Partage de midi can be read in the edition given by Gérald Antoine (Folio-Théâtre, Gallimard, 1994). This work contains the full text of the first complete version of 1905 as well as the previously unpublished unfinished states, a biographical preface, a chronology, notes on the text, extracts relating to the drama of the late correspondence of the poet and his beloved, a bibliography, and finally a critical essay. It opens with the preface that the playwright wrote in 1948 to introduce the late publication of the work. This brief but essential text makes it possible to understand the new versions in the light of the intentions that presided over both the alterations scattered throughout the main events and the recasting of certain passages of the second and third acts (these versions of 1948 and 1949, the preface of 1948 and a presentation intended for the press appear in the Complete Works, vol.
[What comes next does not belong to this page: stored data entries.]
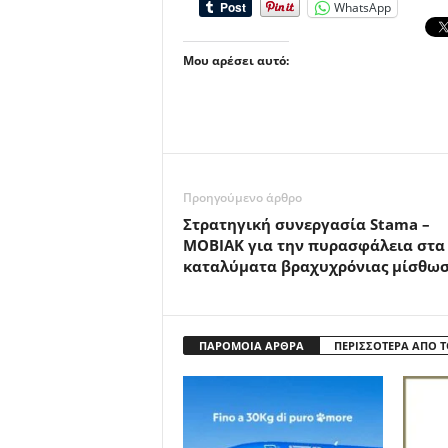
WhatsApp
Μου αρέσει αυτό:
Προηγούμενο άρθρο
Στρατηγική συνεργασία Stama –
MOBIAK για την πυρασφάλεια στα
καταλύματα βραχυχρόνιας μίσθω
ΠΑΡΟΜΟΙΑ ΑΡΘΡΑ
ΠΕΡΙΣΣΟΤΕΡΑ ΑΠΟ 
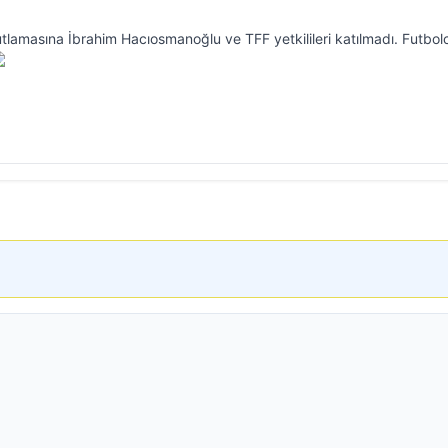
tlamasına İbrahim Hacıosmanoğlu ve TFF yetkilileri katılmadı. Futbol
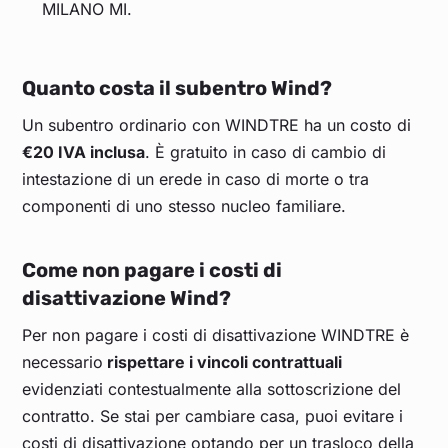
MILANO MI.
Quanto costa il subentro Wind?
Un subentro ordinario con WINDTRE ha un costo di
€20 IVA inclusa
. È gratuito in caso di cambio di
intestazione di un erede in caso di morte o tra
componenti di uno stesso nucleo familiare.
Come non pagare i costi di
disattivazione Wind?
Per non pagare i costi di disattivazione WINDTRE è
necessario
rispettare i vincoli contrattuali
evidenziati contestualmente alla sottoscrizione del
contratto. Se stai per cambiare casa, puoi evitare i
costi di disattivazione optando per un trasloco della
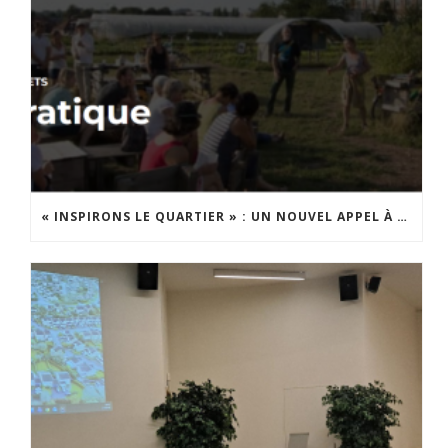
« INSPIRONS LE QUARTIER » : UN NOUVEL APPEL À PROJETS EST LANCÉ !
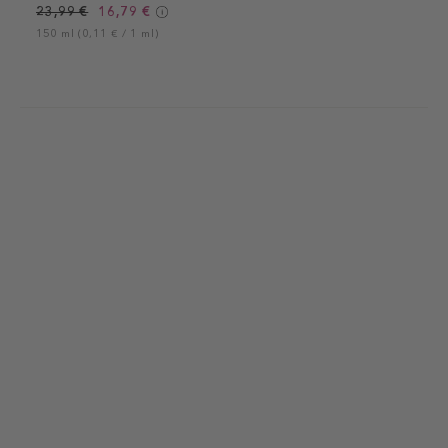
23,99 €
16,79 €
150 ml (0,11 € / 1 ml)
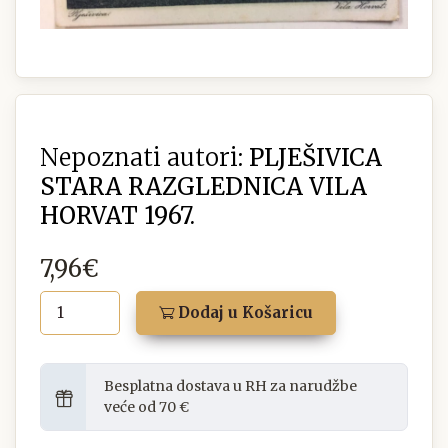
Nepoznati autori:
PLJEŠIVICA
STARA RAZGLEDNICA VILA
HORVAT 1967.
7,96€
Dodaj u Košaricu
Besplatna dostava u RH za narudžbe
veće od 70 €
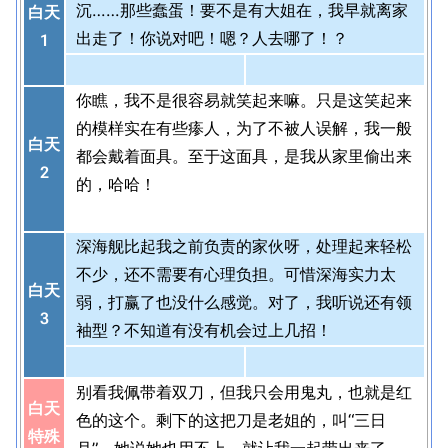
沉……那些蠢蛋！要不是有大姐在，我早就离家
白天
出走了！你说对吧！嗯？人去哪了！？
1
你瞧，我不是很容易就笑起来嘛。只是这笑起来
的模样实在有些瘆人，为了不被人误解，我一般
白天
都会戴着面具。至于这面具，是我从家里偷出来
2
的，哈哈！
深海舰比起我之前负责的家伙呀，处理起来轻松
不少，还不需要有心理负担。可惜深海实力太
白天
弱，打赢了也没什么感觉。对了，我听说还有领
3
袖型？不知道有没有机会过上几招！
别看我佩带着双刀，但我只会用鬼丸，也就是红
白天
色的这个。剩下的这把刀是老姐的，叫“三日
特殊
XI, 1957).
La Pléiade also published the 1905 version, followed by the new version for the 1949 stage (Théâtre, t. 1, 1956, Introduction by Jacques Madaule). Gérald Antoine presented in a volume that serves as a complement to his edition published in the Folio collection, a work grouping together comments by Claudel and variants of the different versions, classified according to the processes implemented in the rewriting (Paul Claudel, Partage de midi, un drame revisité: 1948-1949, édition de Gérald Antoine, L’Âge d’Homme, Lausanne, Switzerland, 1997).
If we omit some furtive and fugitive Parisian performances, we can say that the drama was officially performed for the first time in France by Jean-Louis Barrault in 1948 (premiere on December 16). Edwige Feuillère played the role of Ysé, Jean-Louis Barrault that of Mesa, Pierre Brasseur played Amalric, Jacques Dacqmine was Ciz. The Claudel-Barrault correspondence contains a series of letters on Partage de midi (Cahiers Paul Claudel 10, Gallimard, 1974, letters 118 to 135, and Complete Works, t. XI). Under the title Mittagswende, the drama was performed in German at the Städtisches Opern und Schauspielhaus Hannover (world premiere: 25 May 1922).